Варламовское творчество - в чем же был секрет его обаяния? Что делало Варламова таким безмерно дорогим и притом в степени одинаковой для всех возрастов и общественных положений?
На первом плане здесь стояла личность Варламова, а вовсе не то, как именно он играл Русакова в комедии Островского «Не в свои сани не садись» или Муромского в «Свадьбе Кречинского», вообще техника, замысел, актерское кружево, глубина психологии, способность перевоплощения, доведенная до такого совершенства, что вот вышел, положим, актер {36} X. на сцену, а публика гадает: «он или не он», - все это в сценическом искусстве Варламова не имело никакого значения. Здесь мы подходим вплотную к вопросу чрезвычайно интересному: что же, наконец, важнее на сцене: субъективное или объективное? должен ли быть талантливый актер личностью, или он просто пустое место, некая tabula rasa? Ведь только при последнем условии и, возможно, то пресловутое перевоплощение, о котором так много говорят и пишут, говорят зрители и пишут критики, и которого по-настоящему в сущности никто никогда не видал. С перевоплощением у нас путают переделку внешнего облика, которую иной актер, особенно искушенный в этого рода технике, доводить порою до большого совершенства. Но это вопрос, - мы бы сказали, - ловкости рук. С моим лицом, телом, руками, ногами, и, конечно, могу сделать, что захочу. Но за этой внешней оболочкой скрывается душа, мое внутреннее «я», и вот его-то загримировать никак невозможно, и чем эта душа многограннее, тем труднее подчинить ее всяким требованиям извне, это вот, например, чтобы звучащие в ней определенным тоном струны зазвучали совершенно по-иному на том основании, что я перевоплощаюсь на некоторое время в Ивана Петровича. Полагаем, что это совершенно невозможно, и ненужно, т. е. оно важно только с чисто внешней стороны, вернее, любопытно, как своего рода особое искусство трансформации - пользуясь собственным телом и гримировальными карандашами представить публике сегодня Иоанна Грозного, завтра Шейлока, послезавтра какого-нибудь Кит Китыча, любопытно особенно впоследствии, когда актера уже нет, остались лишь фотографии его в разных ролях, и театрал, перебирая их, поражается: «какое у этою актера было {37} замечательное гримировальное искусство!» Но при этом, конечно, нельзя иметь никакого представления о том, было ли еще что-нибудь кроме грима, как отзывалась душа актера в моменты сценического творчества.

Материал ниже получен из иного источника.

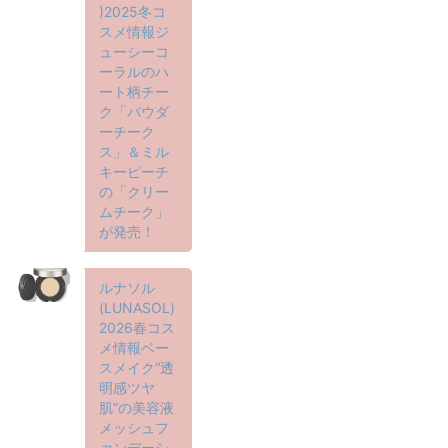
)2025冬コ
スメ情報ジ
ューシーコ
ーラルのハ
ート柄チー
ク「パウダ
ーチーク
ス」＆ミル
キーピーチ
の「クリー
ムチーク」
が発売！
ルナソル
(LUNASOL)
2026春コス
メ情報ベー
スメイク“透
明感ツヤ
肌”の美容液
メッシュフ
ァンデーシ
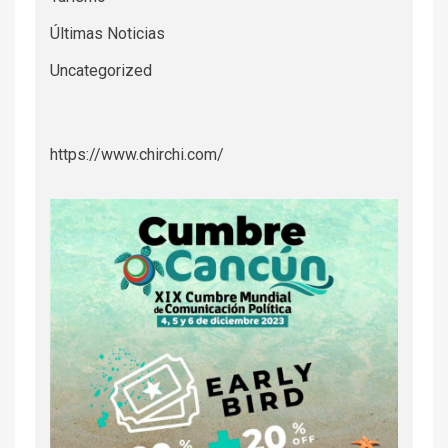
Últimas Noticias
Uncategorized
https://www.chirchi.com/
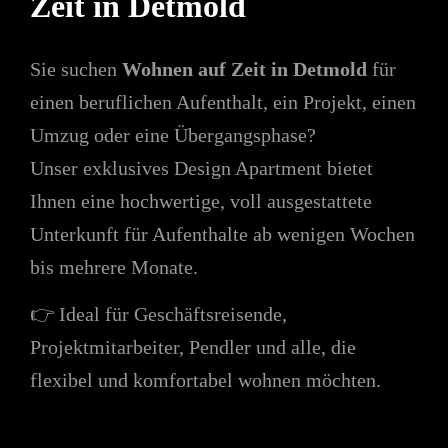
Zeit in Detmold
Sie suchen
Wohnen auf Zeit in Detmold
für
einen beruflichen Aufenthalt, ein Projekt, einen
Umzug oder eine Übergangsphase?
Unser exklusives Design Apartment bietet
Ihnen eine hochwertige, voll ausgestattete
Unterkunft für Aufenthalte ab wenigen Wochen
bis mehrere Monate.
👉 Ideal für Geschäftsreisende,
Projektmitarbeiter, Pendler und alle, die
flexibel und komfortabel wohnen möchten.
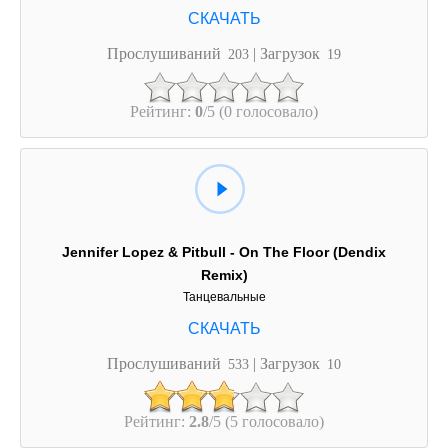
Прослушиваний
| Загрузок
203
19
Рейтинг:
0
/5 (0 голосовало)
Jennifer Lopez & Pitbull - On The Floor (Dendix
Remix)
Танцевальные
Прослушиваний
| Загрузок
533
10
Рейтинг:
2.8
/5 (5 голосовало)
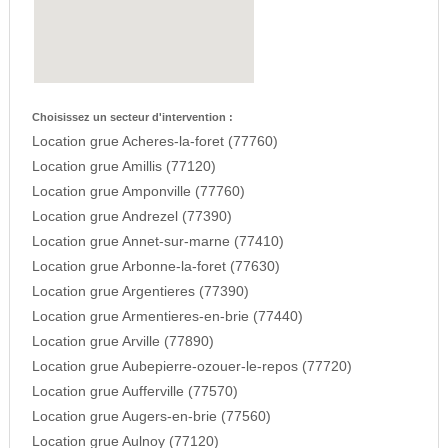
Choisissez un secteur d'intervention :
Location grue Acheres-la-foret (77760)
Location grue Amillis (77120)
Location grue Amponville (77760)
Location grue Andrezel (77390)
Location grue Annet-sur-marne (77410)
Location grue Arbonne-la-foret (77630)
Location grue Argentieres (77390)
Location grue Armentieres-en-brie (77440)
Location grue Arville (77890)
Location grue Aubepierre-ozouer-le-repos (77720)
Location grue Aufferville (77570)
Location grue Augers-en-brie (77560)
Location grue Aulnoy (77120)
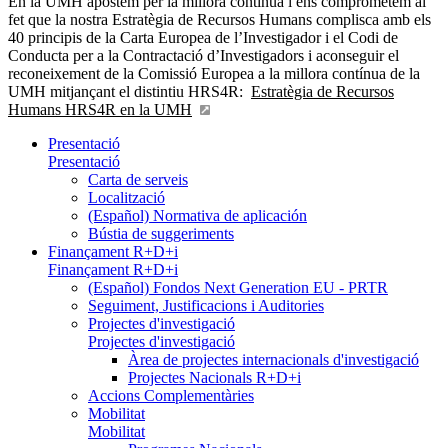
En la UMH apostem per la millora contínua i ens comprometem al
fet que la nostra Estratègia de Recursos Humans complisca amb els
40 principis de la Carta Europea de l’Investigador i el Codi de
Conducta per a la Contractació d’Investigadors i aconseguir el
reconeixement de la Comissió Europea a la millora contínua de la
UMH mitjançant el distintiu HRS4R:
Estratègia de Recursos
Humans HRS4R en la UMH
Presentació
Presentació
Carta de serveis
Localització
(Español) Normativa de aplicación
Bústia de suggeriments
Finançament R+D+i
Finançament R+D+i
(Español) Fondos Next Generation EU - PRTR
Seguiment, Justificacions i Auditories
Projectes d'investigació
Projectes d'investigació
Àrea de projectes internacionals d'investigació
Projectes Nacionals R+D+i
Accions Complementàries
Mobilitat
Mobilitat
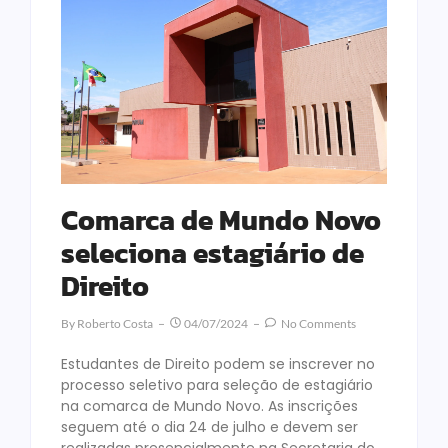
Comarca de Mundo Novo
seleciona estagiário de
Direito
By
Roberto Costa
04/07/2024
No Comments
Estudantes de Direito podem se inscrever no
processo seletivo para seleção de estagiário
na comarca de Mundo Novo. As inscrições
seguem até o dia 24 de julho e devem ser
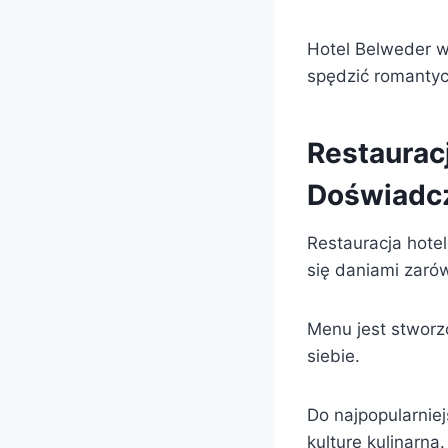
Hotel Belweder w 
spędzić romantyc
Restaurac
Doświadc
Restauracja hote
się daniami zarów
Menu jest stworz
siebie.
Do najpopularniej
kulturę kulinarną.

Справедливость сказанного подтверждается особенно портретами актрис, у которых грим, за исключением тех случаев, когда сравнительно молодой женщине приходится изображать женщину пожилую, для чего достаточно положить около глаз несколько «гусиных лапок», не играет никакой роли. Пересмотрите, например, в альбоме, посвященном памяти В. Ф. Комиссаржевской, свыше 150 ее изображений в естественном виде и в различных ролях и, минуя внешние подробности костюма, что вы найдете? Что везде - будет ли это сестра Беатриса, Нора, или Лариса, с фотографии на вас смотрит милое симпатичное лицо Веры Федоровны Комиссаржевской, и вы бесконечно рады этим фотографиям, потому что они помогают оживить в памяти ускользающие под влиянием времени черты лица актрисы, которую мы все так любили. Вглядываясь в эти большие глубокие глаза, мы угадывали за ними большую душу, мы чувствовали, что лицо это такое простое, скромное, некрасивое было отражением огромного сложного внутреннего мира Комиссаржевской; через этот мир она проводила всех своих сценических героинь, и отзвуков его с избытком хватало для всех; в ней жила мировая душа и беспредельность ее переживаний, где каждая отдельная грань представлялась значительной и важной для познания глубины человеческого духа, делала то, что всякая роль у Комиссаржевской приобретала особый интерес и новое содержание в отличие от целого ряда ей предшествовавших, не взирая на то, что форма везде оставалась одна и та же: везде перед нами являлось одно и то же лицо Веры Федоровны Комиссаржевской с этими глубокими лучистыми глазами, лицо, скрывавшее за собою мировую душу.